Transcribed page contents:
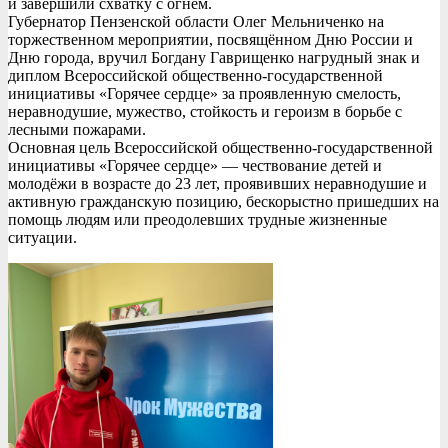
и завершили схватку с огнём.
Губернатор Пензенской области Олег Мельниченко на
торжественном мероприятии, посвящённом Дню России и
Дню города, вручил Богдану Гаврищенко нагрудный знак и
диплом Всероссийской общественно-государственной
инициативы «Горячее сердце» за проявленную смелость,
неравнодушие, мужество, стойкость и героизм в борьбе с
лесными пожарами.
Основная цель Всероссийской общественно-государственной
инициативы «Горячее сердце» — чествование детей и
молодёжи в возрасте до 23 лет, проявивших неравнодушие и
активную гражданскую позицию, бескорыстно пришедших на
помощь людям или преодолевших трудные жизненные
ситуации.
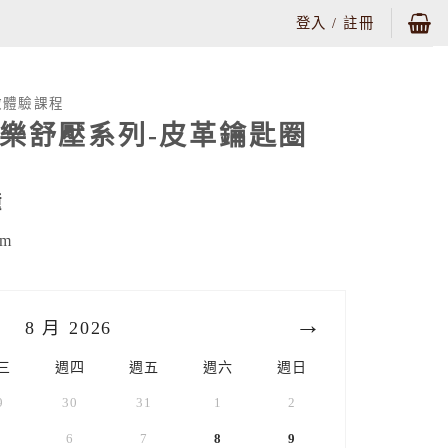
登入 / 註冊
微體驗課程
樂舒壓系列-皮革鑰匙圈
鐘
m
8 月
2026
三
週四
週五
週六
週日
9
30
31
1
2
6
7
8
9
...
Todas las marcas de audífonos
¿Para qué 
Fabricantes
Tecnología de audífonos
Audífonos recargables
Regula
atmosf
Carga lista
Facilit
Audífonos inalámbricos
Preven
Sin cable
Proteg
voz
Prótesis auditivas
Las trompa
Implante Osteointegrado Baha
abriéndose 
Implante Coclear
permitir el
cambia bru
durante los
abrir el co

Task brief.
Starting with the line with "и завершили схватку с огнём." above and going on through the line with "диплом Всероссийской общественно-государственной", transcribe every line exactly, both ends included, and add nothing.

Answer for the task.
и завершили схватку с огнём.
Губернатор Пензенской области Олег Мельниченко на
торжественном мероприятии, посвящённом Дню России и
Дню города, вручил Богдану Гаврищенко нагрудный знак и
диплом Всероссийской общественно-государственной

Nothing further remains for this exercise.